Philadelphia Eagles News

Solidified Secondary Making A Difference

The Eagles' defense set the tone right away in the shutout of Washington on Sunday. On the very first play from scrimmage, Washington quarterback Josh Johnson rolled out of the pocket and fired a deep ball right into the hands of Eagles cornerback Rasul Douglas.

Douglas ran to the sideline as the offense took the field and immediately slipped on a black ski mask victoriously. SkiMaskSZN was out in full force right away in the most important game of the season.

The number of ski masks worn by the players on the Eagles' defense make it seem like turnovers have just been free for the Eagles' taking this year. But it hasn't always been that way.

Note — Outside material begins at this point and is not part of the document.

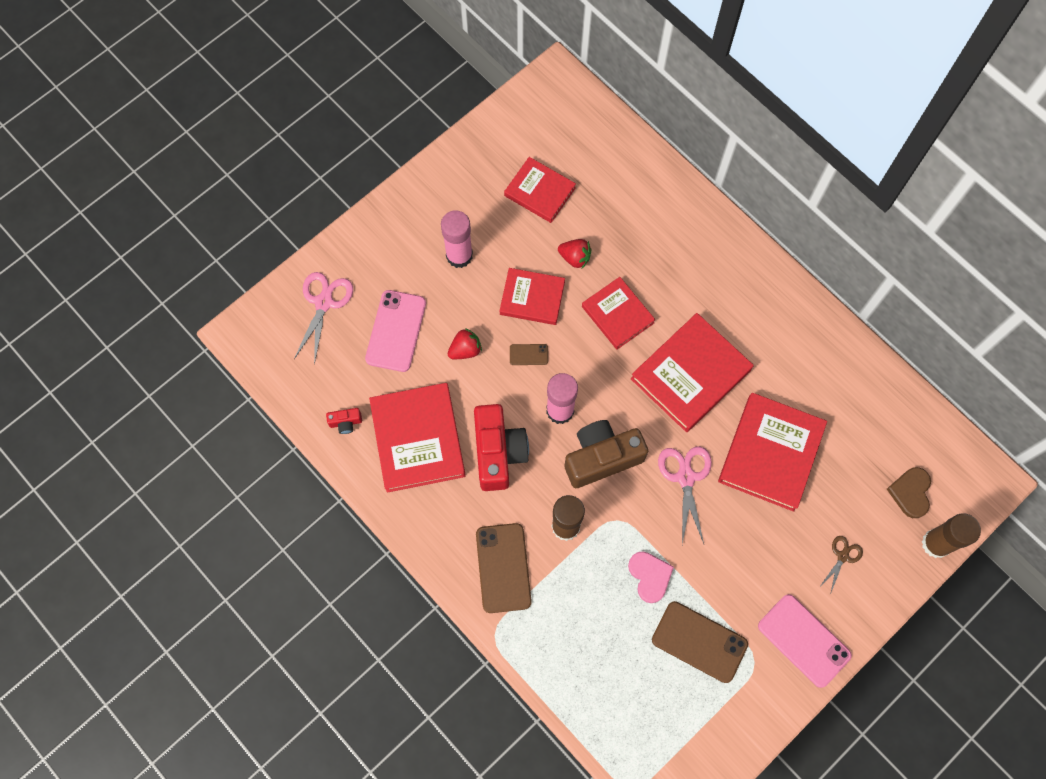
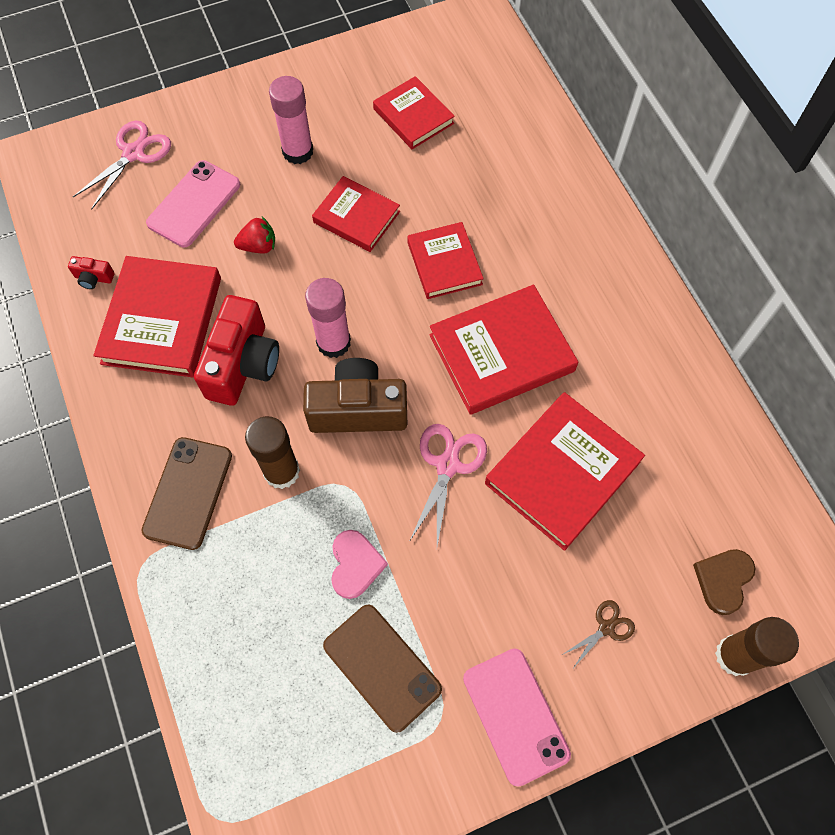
camera: 20 degrees right, 5 degrees down
brown phone [510,344,548,365] -> none
red strawberry [558,239,591,268] -> none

For much of the 2018 season, the Eagles struggled to force turnovers as a strength of the previous season became a struggle that contributed to slow starts. Defensive coordinator Jim Schwartz preached that if his players went out of their way to get the ball, it would only lead to mistakes. If attention to detail and lockdown coverage were the focus, the turnovers would come.

Then, in Week 14, the ski masks came out.

In the first 12 games of the season, the pre-ski mask period, the Eagles had just nine turnovers and a turnover differential of -8. In their four games since, the games with ski masks, the Eagles have nine turnovers and a +2 differential.

The correlation is obvious.

But Schwartz told reporters in his press conference Tuesday that the change has more to do with the progression of his players and their growing chemistry as a team rather than extra motivation to get a turnover.

"The ski mask thing is more fun for the guys," Schwartz said. "Anything that can promote some camaraderie and things like that are all good. But the turnovers come when you do your job and make the plays that come to you, including sort of the first play of the game.

"That had nothing to do with anything other than getting pressure, getting the guy flushed, having a guy in position to secondary pressure him, and Rasul being in position and high-pointing the ball and playing with good technique. Those are all the important things that come to takeaways."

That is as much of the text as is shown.